What you should do:
Please copy everything from the first of the rows down to the one containing "About Tracking", substituting "Portfolio" for "Gallery" and leaving all else unchanged.

Dataset records:
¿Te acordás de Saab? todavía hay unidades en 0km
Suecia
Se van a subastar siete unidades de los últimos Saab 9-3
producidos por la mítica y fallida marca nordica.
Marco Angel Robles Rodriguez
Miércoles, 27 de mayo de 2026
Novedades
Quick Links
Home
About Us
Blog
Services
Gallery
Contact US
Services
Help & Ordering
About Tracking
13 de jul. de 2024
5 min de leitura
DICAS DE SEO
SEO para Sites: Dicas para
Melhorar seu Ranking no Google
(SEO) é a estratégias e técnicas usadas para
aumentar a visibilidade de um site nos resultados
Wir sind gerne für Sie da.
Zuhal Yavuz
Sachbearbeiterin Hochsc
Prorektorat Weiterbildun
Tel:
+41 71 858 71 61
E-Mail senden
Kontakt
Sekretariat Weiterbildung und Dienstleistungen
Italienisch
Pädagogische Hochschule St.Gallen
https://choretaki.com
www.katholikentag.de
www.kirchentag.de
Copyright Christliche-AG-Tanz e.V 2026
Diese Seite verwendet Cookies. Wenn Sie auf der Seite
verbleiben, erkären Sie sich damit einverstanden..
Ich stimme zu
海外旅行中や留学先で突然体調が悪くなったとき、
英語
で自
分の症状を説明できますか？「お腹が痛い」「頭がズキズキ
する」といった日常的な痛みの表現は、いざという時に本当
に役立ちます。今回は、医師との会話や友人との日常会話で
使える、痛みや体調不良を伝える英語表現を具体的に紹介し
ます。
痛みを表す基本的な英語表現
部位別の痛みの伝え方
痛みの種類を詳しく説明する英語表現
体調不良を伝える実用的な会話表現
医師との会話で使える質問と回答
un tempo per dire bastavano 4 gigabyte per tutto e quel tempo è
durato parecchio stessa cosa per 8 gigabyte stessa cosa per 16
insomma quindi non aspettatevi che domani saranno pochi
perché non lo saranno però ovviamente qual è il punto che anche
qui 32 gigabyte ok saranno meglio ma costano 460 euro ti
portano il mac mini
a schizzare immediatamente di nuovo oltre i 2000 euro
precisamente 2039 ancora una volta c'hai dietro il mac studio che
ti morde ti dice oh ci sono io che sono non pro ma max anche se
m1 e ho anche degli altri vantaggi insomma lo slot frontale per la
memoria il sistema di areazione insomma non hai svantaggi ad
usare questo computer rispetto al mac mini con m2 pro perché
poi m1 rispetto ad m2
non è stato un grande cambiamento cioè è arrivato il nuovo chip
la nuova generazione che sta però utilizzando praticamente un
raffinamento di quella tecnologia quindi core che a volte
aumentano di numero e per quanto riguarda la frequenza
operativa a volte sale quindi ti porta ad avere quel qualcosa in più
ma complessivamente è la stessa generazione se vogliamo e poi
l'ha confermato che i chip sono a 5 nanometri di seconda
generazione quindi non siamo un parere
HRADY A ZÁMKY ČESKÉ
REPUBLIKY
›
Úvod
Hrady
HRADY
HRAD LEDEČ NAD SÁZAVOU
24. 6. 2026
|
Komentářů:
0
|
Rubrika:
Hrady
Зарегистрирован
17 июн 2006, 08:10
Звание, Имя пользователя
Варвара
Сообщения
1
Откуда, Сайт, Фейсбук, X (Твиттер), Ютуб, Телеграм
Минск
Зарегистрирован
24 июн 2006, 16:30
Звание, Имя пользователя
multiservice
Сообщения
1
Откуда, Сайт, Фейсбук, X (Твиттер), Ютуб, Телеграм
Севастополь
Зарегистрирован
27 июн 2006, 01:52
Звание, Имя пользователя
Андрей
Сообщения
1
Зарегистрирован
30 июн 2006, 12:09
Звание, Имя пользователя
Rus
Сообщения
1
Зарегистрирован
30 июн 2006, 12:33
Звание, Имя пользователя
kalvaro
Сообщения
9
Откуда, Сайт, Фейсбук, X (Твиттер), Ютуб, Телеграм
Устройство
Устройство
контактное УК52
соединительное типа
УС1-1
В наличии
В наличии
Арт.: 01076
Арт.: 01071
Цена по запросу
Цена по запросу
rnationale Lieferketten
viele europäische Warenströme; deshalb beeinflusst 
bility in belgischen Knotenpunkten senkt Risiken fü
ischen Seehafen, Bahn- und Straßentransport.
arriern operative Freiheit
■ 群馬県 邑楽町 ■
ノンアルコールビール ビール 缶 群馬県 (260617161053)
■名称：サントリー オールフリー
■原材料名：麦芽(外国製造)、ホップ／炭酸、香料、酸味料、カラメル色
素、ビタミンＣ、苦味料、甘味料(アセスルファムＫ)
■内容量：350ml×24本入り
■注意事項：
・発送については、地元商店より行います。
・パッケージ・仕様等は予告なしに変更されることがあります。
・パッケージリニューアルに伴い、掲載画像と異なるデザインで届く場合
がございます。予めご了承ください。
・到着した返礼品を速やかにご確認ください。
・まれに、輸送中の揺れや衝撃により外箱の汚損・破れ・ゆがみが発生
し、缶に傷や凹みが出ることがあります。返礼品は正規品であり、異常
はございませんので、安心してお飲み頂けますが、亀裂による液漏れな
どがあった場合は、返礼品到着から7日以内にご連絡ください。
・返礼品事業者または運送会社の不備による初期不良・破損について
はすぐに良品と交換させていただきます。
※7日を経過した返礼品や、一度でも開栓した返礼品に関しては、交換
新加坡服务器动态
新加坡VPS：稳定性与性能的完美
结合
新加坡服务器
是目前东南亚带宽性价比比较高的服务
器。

Problem solution:
¿Te acordás de Saab? todavía hay unidades en 0km
Suecia
Se van a subastar siete unidades de los últimos Saab 9-3
producidos por la mítica y fallida marca nordica.
Marco Angel Robles Rodriguez
Miércoles, 27 de mayo de 2026
Novedades
Quick Links
Home
About Us
Blog
Services
Portfolio
Contact US
Services
Help & Ordering
About Tracking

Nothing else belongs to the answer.